I’m really enjoying the possibilities of rococco and baroque interiors again. The over-the-top opulence of these spaces allows me to not feel too precious about their forms, so I can play freely with mark-making and a combination of drawing/painting that is so directly connected to the way I draw.
Actually this is French Empire style–from Napoleon’s country home just outside of Paris.
I’m working on a few interim pieces before I take a summer break–two weeks in LA and San Francisco, to visit friends and look around. I always love to go the the museums and galleries and see what’s going on. Looking at great art really refuels my inspiration.
Last week I did a demo for my painter friends Sylvia and Arlene. They wanted to see how I start a painting.

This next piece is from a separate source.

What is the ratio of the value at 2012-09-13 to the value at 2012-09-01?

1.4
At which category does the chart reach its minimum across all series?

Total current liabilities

I start with the general (the big shapes) and try to get the colour-world and values more or less established within the first couple of hours. I love this first step, from nothing to… hopefully something.
On subsequent sessions I move slowly toward the particular, (the details.) But I hold back a while and sneak up on them. Getting too detailed too soon tends to lock in the image and give me nowhere to move to. So I like to leave lots of options available at first.

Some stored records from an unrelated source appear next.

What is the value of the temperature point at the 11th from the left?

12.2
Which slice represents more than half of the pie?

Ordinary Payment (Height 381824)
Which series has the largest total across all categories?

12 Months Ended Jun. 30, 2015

Working from photography is a little dull these days. What I seem to need to do right now is paint what’s in front of me. The underpainting for the piece below was a failed experiment in acrylic from the summer of 2011, which lay dormant in the storage rack all this time. If it’s dry by tomorrow, it will be off to the Toronto International Art Fair. You may see it at the Bau-Xi Gallery booth on the Preview Night, October 25.

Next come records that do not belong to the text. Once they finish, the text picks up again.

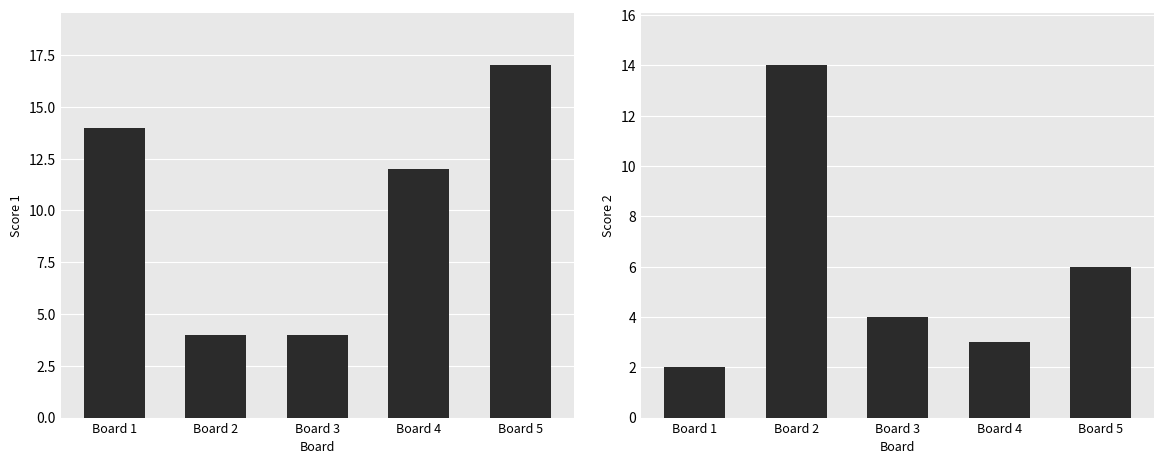

At which label is Score 1 closest to 10?

Board 4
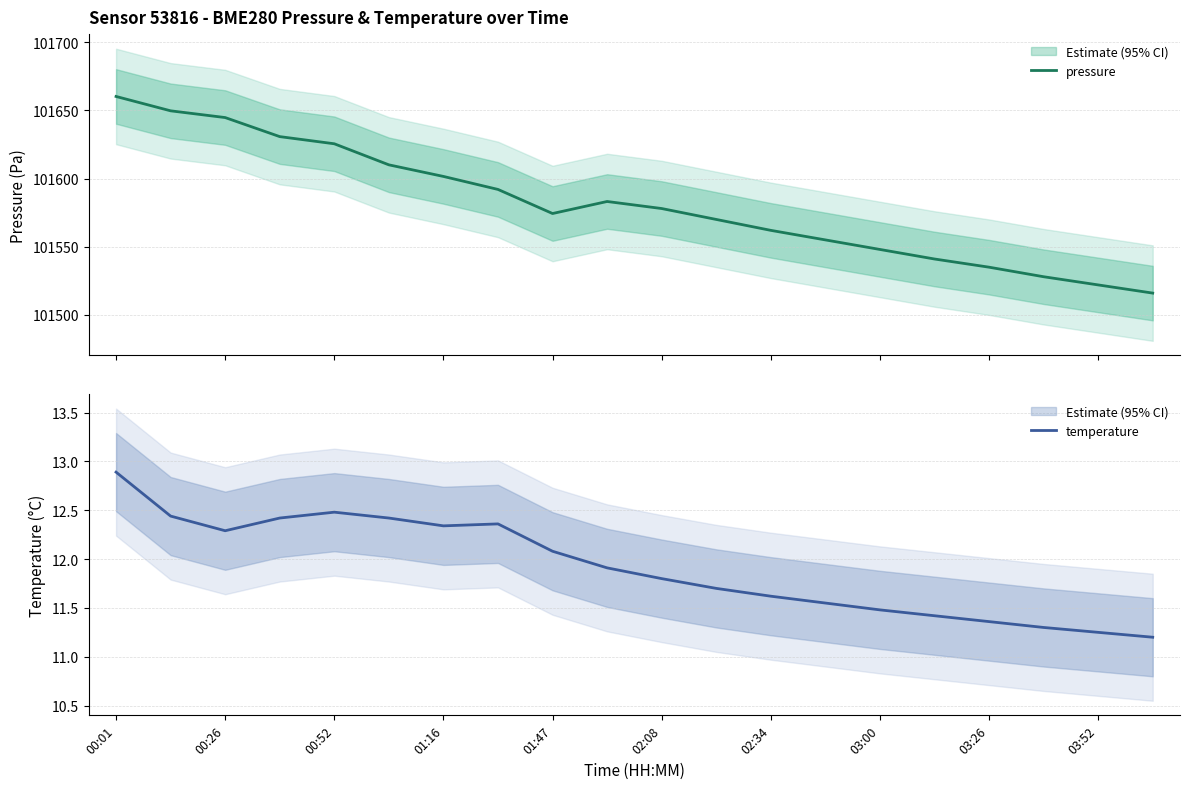

The value of temperature at 02:08 is 11.8. True or false?

True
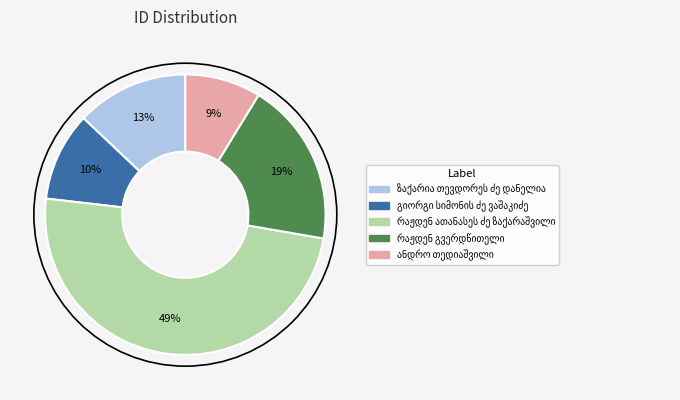

Is there a majority slice in this chart?

No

The piece below was inspired by 19th century Berlin artist Adolph Menzel’s drawing of a bookcase I sawin my excellent Michael Fried book on the artist.
Inspired by the paintings and drawings of hands and feet by Adolph von Menzel I saw recently in Berlin, I decided to do one myself. A fascinating study of those weird appendages we may not really think about much in our day to day busy-ness. The longer you look the more strange and wondrous they appear.
Had the best day and am feeling so happy–life drawing in the morning at the wonderful Basic Inquiry studio, then massage and chiropractor (because I’m all twisted up from painting so much), then to the art supply store to see about buying some Winsor and Newton water-mixable oil colors.
I’ve been curious about these paints, and like the idea of not working with solvents. Having materials that are more safe and portable for working with at home and potentially plein air is an attractive option.
When I got home I tried them out by making a quick portrait of my husband. Underneath the painting is the beginning of a drawing I started in Vermont but aborted; I’m glad it has a new life.
This life-drawing/painting thing is thrilling. I’ve missed it.
At the moment I have three bodies of work on the go: studies from life; “Divided Attention” paintings; and more direct paintings from my travels, some of which will be in my upcoming exhibition at Galerie de Bellefeuille, June 30-July 10, 2012.
Working from life again is super exciting. I haven’t done a self-portrait in ten years, and this time the experience was altogether different. I’m interested in getting at a fairly raw, short-hand quality, an economy of means. I may look stern (from extreme concentration), but I’m actually having a blast.